What challenges have you encountered in the publishing industry?

In 2010 I worked with two other writers on a book proposal that attracted a literary agent. The agent shopped the book around for almost a year, but either the market or the concept wasn’t right. That experience taught me a lot about the finicky nature of the publishing industry—timing and taste is everything.

In 2012 my memoir was a finalist for the Bakeless Literary Prize in Creative Nonfiction. I was cautiously optimistic after that, but I am still looking for a publisher.

What challenges have you encountered from a marketing perspective?

As a writer who mixes genres and has different projects, establishing a platform is very challenging. Am I a nonfiction children’s book writer? Am I a librarian? Am I a memoirist? Am I Latina? I’ve been concentrating on getting out there via Twitter (follow me @anikawriter), a blog, and various literary and academic publications.

What or who inspires you to write?

When the life of a writer gets hard, I think about quitting. But I can’t not write. I have something to say and writing is how I say it. Little Women and Anne of Green Gables were some of my first loves in literature and I read my first Shakespeare play in sixth grade.
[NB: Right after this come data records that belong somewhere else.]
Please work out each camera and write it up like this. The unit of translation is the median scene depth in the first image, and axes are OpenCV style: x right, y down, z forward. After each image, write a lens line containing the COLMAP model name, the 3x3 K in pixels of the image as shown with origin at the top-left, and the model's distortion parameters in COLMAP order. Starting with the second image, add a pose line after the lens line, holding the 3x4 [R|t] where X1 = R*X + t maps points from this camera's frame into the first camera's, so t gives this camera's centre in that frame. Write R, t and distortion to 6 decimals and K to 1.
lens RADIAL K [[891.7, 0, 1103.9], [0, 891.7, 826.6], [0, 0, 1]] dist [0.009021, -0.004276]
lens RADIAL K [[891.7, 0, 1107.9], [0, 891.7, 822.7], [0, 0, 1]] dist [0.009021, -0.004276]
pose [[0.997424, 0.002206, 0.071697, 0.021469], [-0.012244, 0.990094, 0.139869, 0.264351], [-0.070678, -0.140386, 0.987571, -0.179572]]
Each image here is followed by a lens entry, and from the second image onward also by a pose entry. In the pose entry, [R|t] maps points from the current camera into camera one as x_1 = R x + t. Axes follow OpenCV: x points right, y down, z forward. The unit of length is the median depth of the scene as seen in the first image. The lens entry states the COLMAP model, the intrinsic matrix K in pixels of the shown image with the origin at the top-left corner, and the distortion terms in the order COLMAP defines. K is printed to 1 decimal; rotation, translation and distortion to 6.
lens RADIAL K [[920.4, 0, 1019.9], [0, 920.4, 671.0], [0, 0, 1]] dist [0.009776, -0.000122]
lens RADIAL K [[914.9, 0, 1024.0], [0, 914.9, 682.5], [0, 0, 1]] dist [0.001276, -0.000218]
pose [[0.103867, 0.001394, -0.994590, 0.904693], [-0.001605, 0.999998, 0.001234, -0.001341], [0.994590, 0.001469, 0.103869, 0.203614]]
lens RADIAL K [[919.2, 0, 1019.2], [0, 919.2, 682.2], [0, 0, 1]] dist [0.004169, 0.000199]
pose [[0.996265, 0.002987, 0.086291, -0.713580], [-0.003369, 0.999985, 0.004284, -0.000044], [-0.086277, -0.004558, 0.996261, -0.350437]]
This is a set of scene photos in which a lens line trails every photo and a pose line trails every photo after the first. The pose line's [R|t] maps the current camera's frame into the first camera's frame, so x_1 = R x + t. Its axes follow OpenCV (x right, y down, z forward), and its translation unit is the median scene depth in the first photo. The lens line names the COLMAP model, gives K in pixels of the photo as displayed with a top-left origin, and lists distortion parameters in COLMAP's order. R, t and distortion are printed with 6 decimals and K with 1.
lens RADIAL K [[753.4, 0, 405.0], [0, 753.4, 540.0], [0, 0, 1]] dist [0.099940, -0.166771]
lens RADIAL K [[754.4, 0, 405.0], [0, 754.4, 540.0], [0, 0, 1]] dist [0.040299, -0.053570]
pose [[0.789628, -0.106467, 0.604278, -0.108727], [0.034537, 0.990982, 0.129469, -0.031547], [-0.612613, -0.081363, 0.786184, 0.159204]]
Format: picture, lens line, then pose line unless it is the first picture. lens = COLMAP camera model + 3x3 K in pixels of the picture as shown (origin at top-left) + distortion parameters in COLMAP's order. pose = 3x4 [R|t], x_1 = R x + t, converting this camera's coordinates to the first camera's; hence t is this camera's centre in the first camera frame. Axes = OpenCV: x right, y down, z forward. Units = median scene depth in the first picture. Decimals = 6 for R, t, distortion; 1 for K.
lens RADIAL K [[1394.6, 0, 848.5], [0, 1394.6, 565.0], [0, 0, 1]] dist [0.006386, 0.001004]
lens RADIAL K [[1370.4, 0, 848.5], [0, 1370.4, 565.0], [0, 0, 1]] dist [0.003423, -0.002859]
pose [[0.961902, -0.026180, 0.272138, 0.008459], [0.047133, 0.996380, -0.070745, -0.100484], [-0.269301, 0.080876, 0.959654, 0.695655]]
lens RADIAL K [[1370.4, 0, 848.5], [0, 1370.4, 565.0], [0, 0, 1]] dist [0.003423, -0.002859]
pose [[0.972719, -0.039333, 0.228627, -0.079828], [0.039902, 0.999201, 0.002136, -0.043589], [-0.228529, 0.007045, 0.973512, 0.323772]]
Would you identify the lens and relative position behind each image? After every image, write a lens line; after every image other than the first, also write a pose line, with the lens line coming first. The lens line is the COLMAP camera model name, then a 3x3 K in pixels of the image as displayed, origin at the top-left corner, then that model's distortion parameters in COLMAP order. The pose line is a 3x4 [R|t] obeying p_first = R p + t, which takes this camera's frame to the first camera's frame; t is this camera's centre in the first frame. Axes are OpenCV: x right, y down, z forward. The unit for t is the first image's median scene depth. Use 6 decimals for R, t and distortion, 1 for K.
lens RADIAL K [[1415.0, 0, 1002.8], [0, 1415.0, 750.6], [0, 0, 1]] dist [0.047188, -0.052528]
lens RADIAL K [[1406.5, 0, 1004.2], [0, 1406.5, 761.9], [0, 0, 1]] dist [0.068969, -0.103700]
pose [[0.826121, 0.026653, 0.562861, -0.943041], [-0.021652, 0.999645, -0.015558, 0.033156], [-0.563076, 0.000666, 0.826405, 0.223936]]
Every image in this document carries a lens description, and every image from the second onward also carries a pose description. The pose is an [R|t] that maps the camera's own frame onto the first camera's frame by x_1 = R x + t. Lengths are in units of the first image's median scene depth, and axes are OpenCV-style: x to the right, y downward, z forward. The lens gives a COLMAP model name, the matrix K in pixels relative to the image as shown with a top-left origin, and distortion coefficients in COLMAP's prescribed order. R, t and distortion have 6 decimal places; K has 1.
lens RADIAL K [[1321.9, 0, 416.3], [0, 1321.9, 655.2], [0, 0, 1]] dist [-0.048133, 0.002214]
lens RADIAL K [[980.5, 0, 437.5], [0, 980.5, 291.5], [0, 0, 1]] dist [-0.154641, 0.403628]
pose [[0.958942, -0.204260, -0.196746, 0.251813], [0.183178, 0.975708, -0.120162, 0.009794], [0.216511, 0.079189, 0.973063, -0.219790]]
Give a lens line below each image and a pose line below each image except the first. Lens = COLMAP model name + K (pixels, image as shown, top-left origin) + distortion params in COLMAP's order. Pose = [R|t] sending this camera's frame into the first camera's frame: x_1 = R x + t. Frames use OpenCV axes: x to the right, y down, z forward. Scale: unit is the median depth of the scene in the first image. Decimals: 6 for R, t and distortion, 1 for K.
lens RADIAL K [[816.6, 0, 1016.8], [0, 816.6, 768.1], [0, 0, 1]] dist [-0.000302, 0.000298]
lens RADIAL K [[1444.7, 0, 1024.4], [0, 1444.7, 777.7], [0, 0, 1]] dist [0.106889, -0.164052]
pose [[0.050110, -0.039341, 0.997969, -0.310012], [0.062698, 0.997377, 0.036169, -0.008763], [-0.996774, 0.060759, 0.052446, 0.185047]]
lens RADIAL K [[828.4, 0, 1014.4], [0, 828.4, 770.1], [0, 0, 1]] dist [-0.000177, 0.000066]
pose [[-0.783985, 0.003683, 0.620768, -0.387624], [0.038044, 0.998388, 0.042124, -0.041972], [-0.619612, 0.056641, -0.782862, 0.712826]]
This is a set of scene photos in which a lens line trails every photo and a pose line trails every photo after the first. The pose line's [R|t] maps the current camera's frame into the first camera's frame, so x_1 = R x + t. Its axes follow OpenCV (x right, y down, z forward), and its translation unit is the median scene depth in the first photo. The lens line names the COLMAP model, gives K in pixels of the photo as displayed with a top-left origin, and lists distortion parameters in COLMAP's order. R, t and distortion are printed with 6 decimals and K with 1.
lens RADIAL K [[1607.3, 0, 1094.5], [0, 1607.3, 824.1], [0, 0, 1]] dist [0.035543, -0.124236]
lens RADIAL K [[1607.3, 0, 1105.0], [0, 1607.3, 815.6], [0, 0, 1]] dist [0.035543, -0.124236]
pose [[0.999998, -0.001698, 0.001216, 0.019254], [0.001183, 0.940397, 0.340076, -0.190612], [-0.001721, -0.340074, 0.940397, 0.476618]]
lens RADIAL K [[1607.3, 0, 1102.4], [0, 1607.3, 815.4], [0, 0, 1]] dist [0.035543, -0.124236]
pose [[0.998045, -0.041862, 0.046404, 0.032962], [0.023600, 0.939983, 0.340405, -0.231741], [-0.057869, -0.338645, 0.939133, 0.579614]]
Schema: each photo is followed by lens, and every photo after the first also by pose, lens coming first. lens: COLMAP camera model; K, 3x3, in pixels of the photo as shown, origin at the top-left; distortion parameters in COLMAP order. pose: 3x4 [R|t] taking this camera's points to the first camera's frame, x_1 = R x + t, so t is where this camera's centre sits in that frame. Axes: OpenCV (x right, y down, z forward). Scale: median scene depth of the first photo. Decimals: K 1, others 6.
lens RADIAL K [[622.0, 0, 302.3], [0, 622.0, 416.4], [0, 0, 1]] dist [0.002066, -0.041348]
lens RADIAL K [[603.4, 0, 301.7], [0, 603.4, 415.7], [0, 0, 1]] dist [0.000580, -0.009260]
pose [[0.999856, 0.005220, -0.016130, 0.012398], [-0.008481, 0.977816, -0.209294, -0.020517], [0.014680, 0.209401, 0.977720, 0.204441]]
I read Anne Tyler and Jon Hassler in junior high and their books really struck a chord with me, the way they write about ordinary things and extraordinary events. My bookshelves are filled with the works of Barbara Kingsolver, Isabel Allende, Jane Austen, and Julia Alvarez. Obviously, my influences are all very different. No matter how unique a story or writer seems, there’s someone else who can identify with it and probably needs to hear that story. That’s a very inspirational idea to keep me going.

Can you tell us what inspired you to write the memoir manuscript “Magical Realism for Non-Believers?”

I was born in Colombia, but my parents divorced when I was two and I spent my childhood in Minnesota without any contact with my father or my Colombian side. When I was twenty-one, I finally went to South America and met this man for the first time. Magical Realism is about that journey, but it’s also about what it’s like to not know where you come from or where you belong. As a half-white/half-Latina growing up in the white, middle-class Midwest, I often felt alone.

There are so many children of divorce, so many people of mixed racial or ethnic backgrounds, so many people with unique stories, and I think our uniqueness brings us together. I know there are other people who are half-something, who don’t know their own families, who want to believe in something. I just want to add my voice to the mix.

Can you tell us about any upcoming books or projects in the near future?

I recently returned to Colombia for the first time in seventeen years, bringing with me my husband and daughter. The homecoming reunion is sure to be material for something in the future.

While I was there my father had a gift for me, a folio with maybe 100 hand-drawn pages. It’s an illuminated manuscript that explores pop art, creativity, and the medieval writer/feminist Christine de Pizan. I am beginning a creative work exploring these topics from a modern, personal perspective combining, hopefully, research and fact-driven writing with the creative. As with all plans, we’ll see what happens.